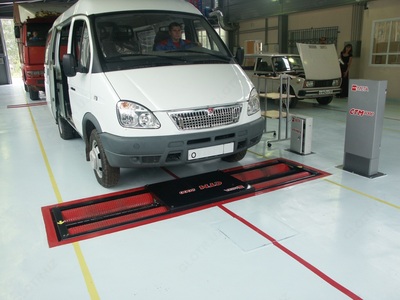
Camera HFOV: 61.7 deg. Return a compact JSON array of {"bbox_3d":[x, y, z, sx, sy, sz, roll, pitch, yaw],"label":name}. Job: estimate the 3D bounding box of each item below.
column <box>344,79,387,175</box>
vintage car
[{"bbox_3d":[1.978,-0.279,4.042,0.181,1.113,0.351,-11,18,-32],"label":"column"},{"bbox_3d":[2.352,-2.410,10.736,1.620,1.720,4.120,-9,17,-25],"label":"vintage car"}]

══════════

### Goal of the exercise
The listing above must be repeated exactly, apart from the pictures.

### Final answer
Camera HFOV: 61.7 deg. Return a compact JSON array of {"bbox_3d":[x, y, z, sx, sy, sz, roll, pitch, yaw],"label":name}. Job: estimate the 3D bounding box of each item below.
column <box>344,79,387,175</box>
vintage car
[{"bbox_3d":[1.978,-0.279,4.042,0.181,1.113,0.351,-11,18,-32],"label":"column"},{"bbox_3d":[2.352,-2.410,10.736,1.620,1.720,4.120,-9,17,-25],"label":"vintage car"}]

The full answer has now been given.